▶ Records for this exercise
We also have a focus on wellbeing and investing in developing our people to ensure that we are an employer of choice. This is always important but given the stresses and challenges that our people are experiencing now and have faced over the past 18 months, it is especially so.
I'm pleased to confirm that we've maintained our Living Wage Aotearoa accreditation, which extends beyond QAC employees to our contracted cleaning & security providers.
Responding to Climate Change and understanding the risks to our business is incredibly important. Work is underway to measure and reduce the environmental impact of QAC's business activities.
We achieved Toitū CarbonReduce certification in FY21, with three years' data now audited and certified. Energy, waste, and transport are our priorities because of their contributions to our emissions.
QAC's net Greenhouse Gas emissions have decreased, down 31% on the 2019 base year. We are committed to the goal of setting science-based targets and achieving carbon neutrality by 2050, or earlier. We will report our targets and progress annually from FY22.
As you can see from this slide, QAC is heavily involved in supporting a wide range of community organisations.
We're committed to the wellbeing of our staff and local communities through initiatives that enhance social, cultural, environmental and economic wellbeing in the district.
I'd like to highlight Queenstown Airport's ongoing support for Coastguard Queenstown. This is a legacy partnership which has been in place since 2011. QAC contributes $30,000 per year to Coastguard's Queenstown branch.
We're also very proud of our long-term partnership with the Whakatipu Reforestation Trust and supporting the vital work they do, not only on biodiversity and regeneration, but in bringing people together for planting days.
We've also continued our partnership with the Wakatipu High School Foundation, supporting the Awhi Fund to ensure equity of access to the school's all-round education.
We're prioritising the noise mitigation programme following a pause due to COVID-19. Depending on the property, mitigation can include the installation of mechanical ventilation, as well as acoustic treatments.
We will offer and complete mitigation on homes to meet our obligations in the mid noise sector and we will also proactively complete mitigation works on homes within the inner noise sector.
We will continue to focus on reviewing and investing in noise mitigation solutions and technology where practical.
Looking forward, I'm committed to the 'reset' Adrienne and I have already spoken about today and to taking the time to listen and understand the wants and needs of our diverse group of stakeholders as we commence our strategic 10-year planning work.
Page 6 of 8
* * *
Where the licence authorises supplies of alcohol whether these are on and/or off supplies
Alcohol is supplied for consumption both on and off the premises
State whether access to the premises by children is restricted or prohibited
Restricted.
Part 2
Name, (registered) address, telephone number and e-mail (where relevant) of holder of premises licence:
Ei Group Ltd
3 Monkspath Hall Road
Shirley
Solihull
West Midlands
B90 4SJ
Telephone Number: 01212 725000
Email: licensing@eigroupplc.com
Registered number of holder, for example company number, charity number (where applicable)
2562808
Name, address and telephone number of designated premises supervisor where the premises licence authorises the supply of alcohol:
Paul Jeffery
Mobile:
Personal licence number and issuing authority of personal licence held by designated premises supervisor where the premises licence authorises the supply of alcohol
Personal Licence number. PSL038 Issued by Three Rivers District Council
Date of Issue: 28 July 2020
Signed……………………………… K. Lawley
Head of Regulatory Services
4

▶ What you have to do
The answer must consist of every line from the entries above that contains "supporting".

▶ Result of this task
As you can see from this slide, QAC is heavily involved in supporting a wide range of community organisations.
We're also very proud of our long-term partnership with the Whakatipu Reforestation Trust and supporting the vital work they do, not only on biodiversity and regeneration, but in bringing people together for planting days.
We've also continued our partnership with the Wakatipu High School Foundation, supporting the Awhi Fund to ensure equity of access to the school's all-round education.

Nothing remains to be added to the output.